To our knowledge, this is the first report to relate symptom trajectory outcomes during treatment for MDD to a neurophysiologic marker. Findings should be interpreted within the limits of this study. First, this GMM approach should be replicated in an independent sample of subjects. Like any model, GMM is based on a set of assumptions (e.g., the assumption of normality within each latent class) that may not be completely fulfilled in any given data set. Second, the cause of any of the symptom trajectory patterns, including the symptom volatility pattern, cannot be determined from the present study. Response patterns in the various outcome classes may or may not be related to medication effects in varying degrees. For example, it is unknown to what extent fluctuating symptoms may be due to the natural course of illness and/or effects of treatment (e.g., medication side effects).
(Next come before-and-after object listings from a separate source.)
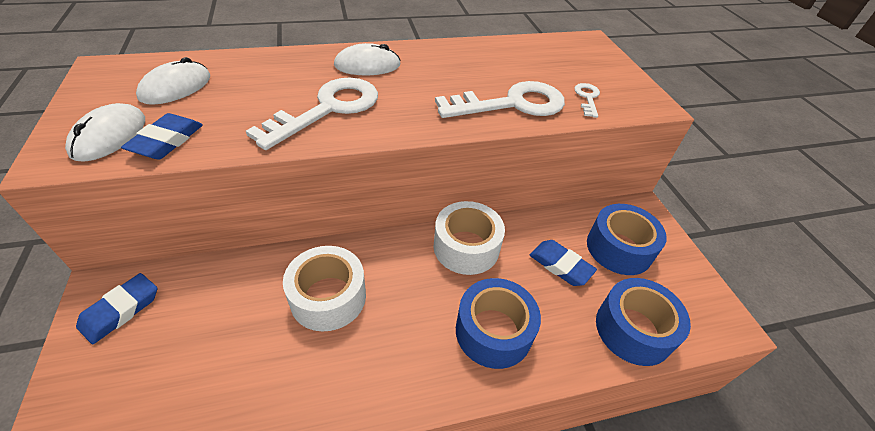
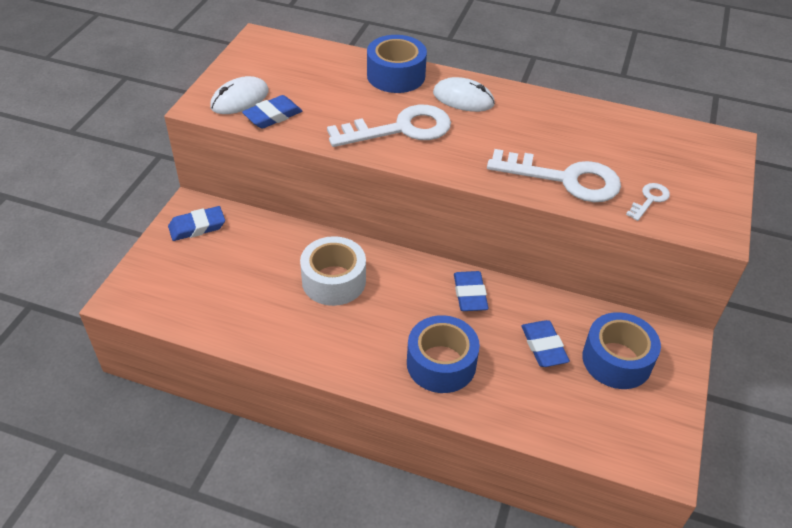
camera: 35 degrees right, 0 degrees up
white mouse [136,57,210,105] -> none
white tape [434,201,505,275] -> blue eraser [454,271,488,311]
blue tape [596,278,691,366] -> blue tape moved to [367,35,427,93]

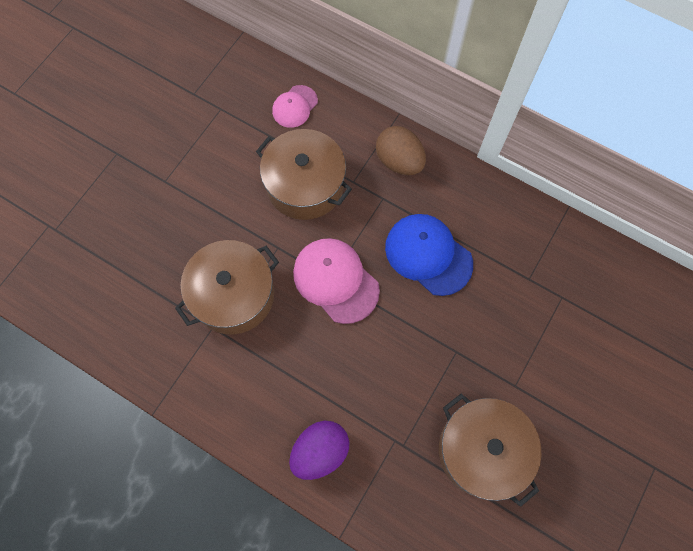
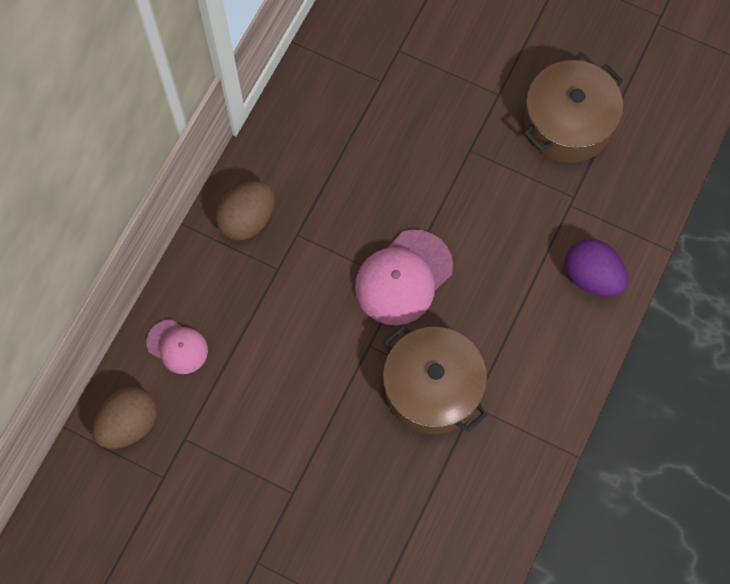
camera: 95 degrees left, 0 degrees up
brown pot [256,129,352,220] -> none
blue cap [385,214,473,296] -> none
none -> brown egg [92,387,157,449]

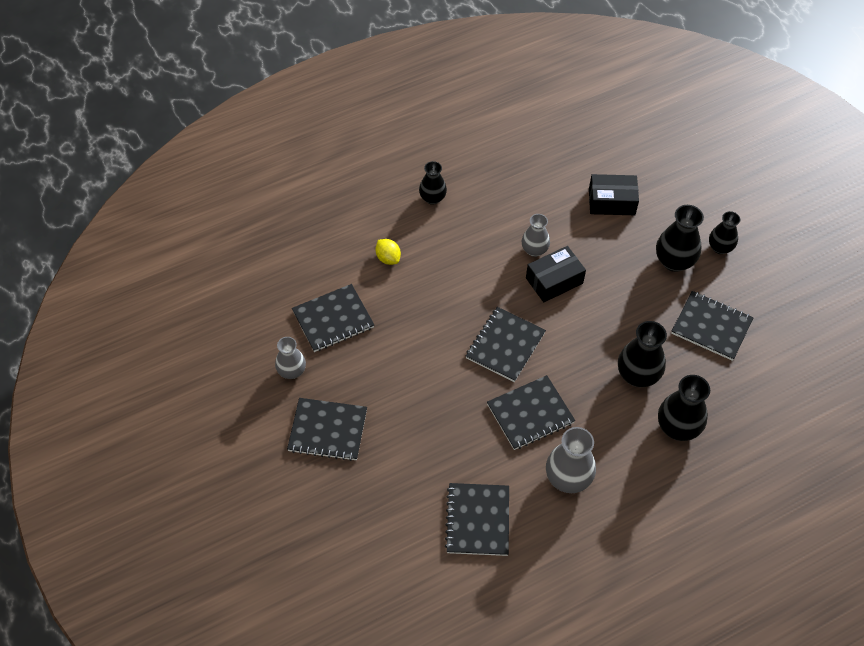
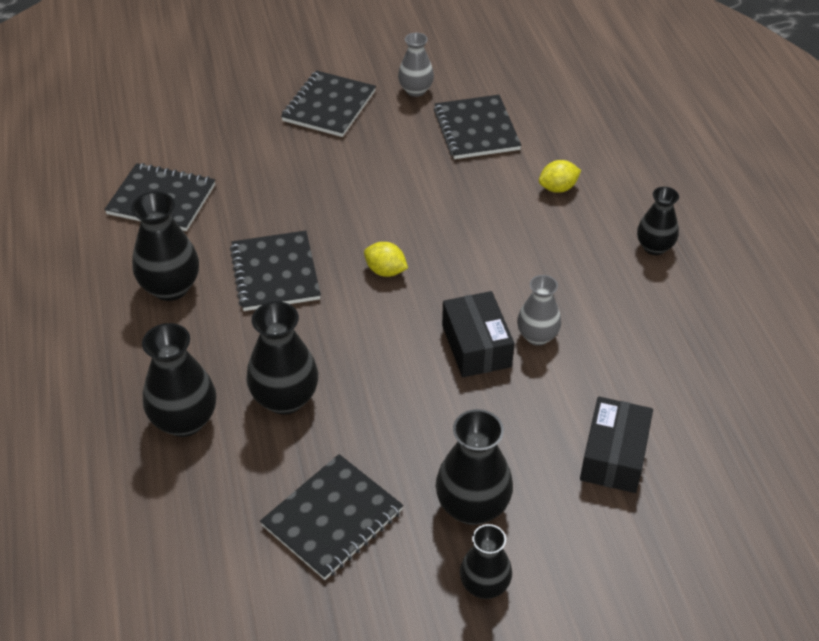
camera: 105 degrees right, 10 degrees down
black notebook [466,307,546,382] -> yellow lemon [364,242,408,277]
grey vase [546,427,596,493] -> black vase [131,191,199,301]

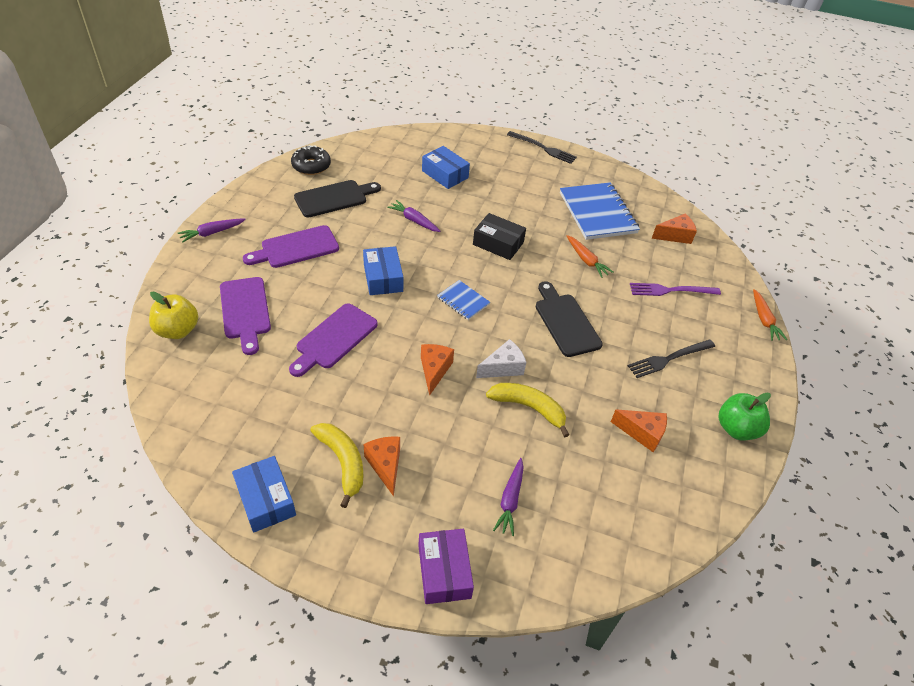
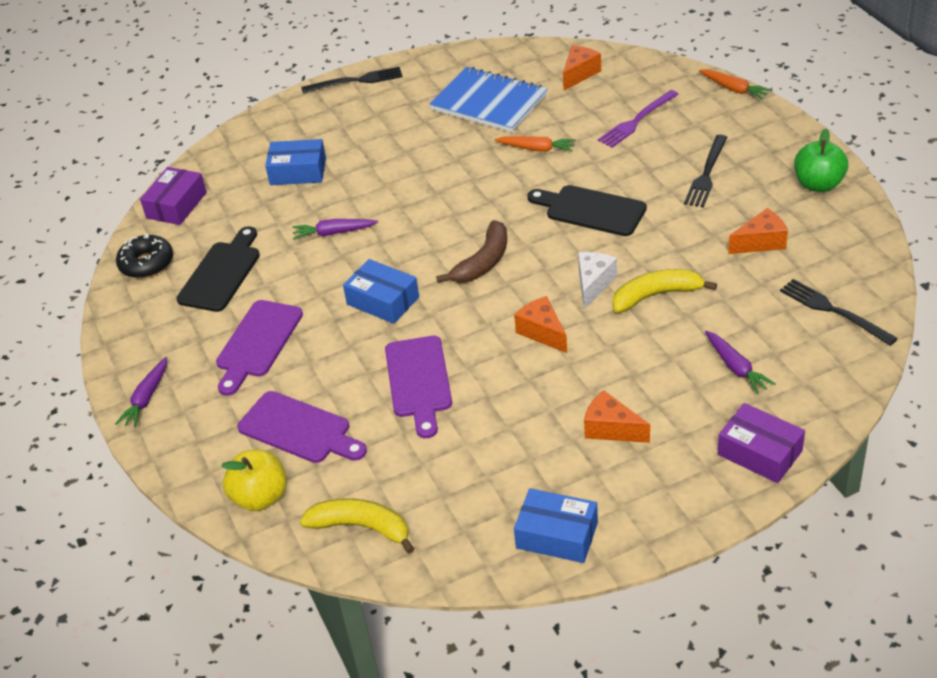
camera: 35 degrees left, 5 degrees down
yellow banana [310,423,363,508] -> yellow banana moved to [300,498,414,554]
blue notebook [437,280,490,320] -> brown banana [436,220,507,283]
black box [473,213,526,260] -> none
none -> purple box [140,167,207,225]
none -> black fork [780,279,898,346]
Further, patients may have improvement in some symptoms while experiencing worsening of other symptoms; additional studies are needed to address changes in specific symptoms of interest. Third, subjects were treated with fluoxetine or venlafaxine; larger trials with random assignment to various antidepressants would be needed to assess potential effects of specific medications. Fourth, subjects in this study were not distinguished in terms of depressive subtypes (e.g., atypical depression) or comorbid anxiety disorders—clinical factors that can affect symptom ratings and SSRI response (Fava et al., 2008
). Future studies of better-characterized subjects should be conducted to examine such clinical characteristics as potential moderators of response trajectory. Last, we examined QEEG cordance changes only at a single region and at a single timepoint previously shown to be related to neurophysiological or clinical effects of medication; it is possible that other groups of electrodes, other timepoints, or other EEG parameters might differentiate subjects who express a volatile symptom change outcome pattern.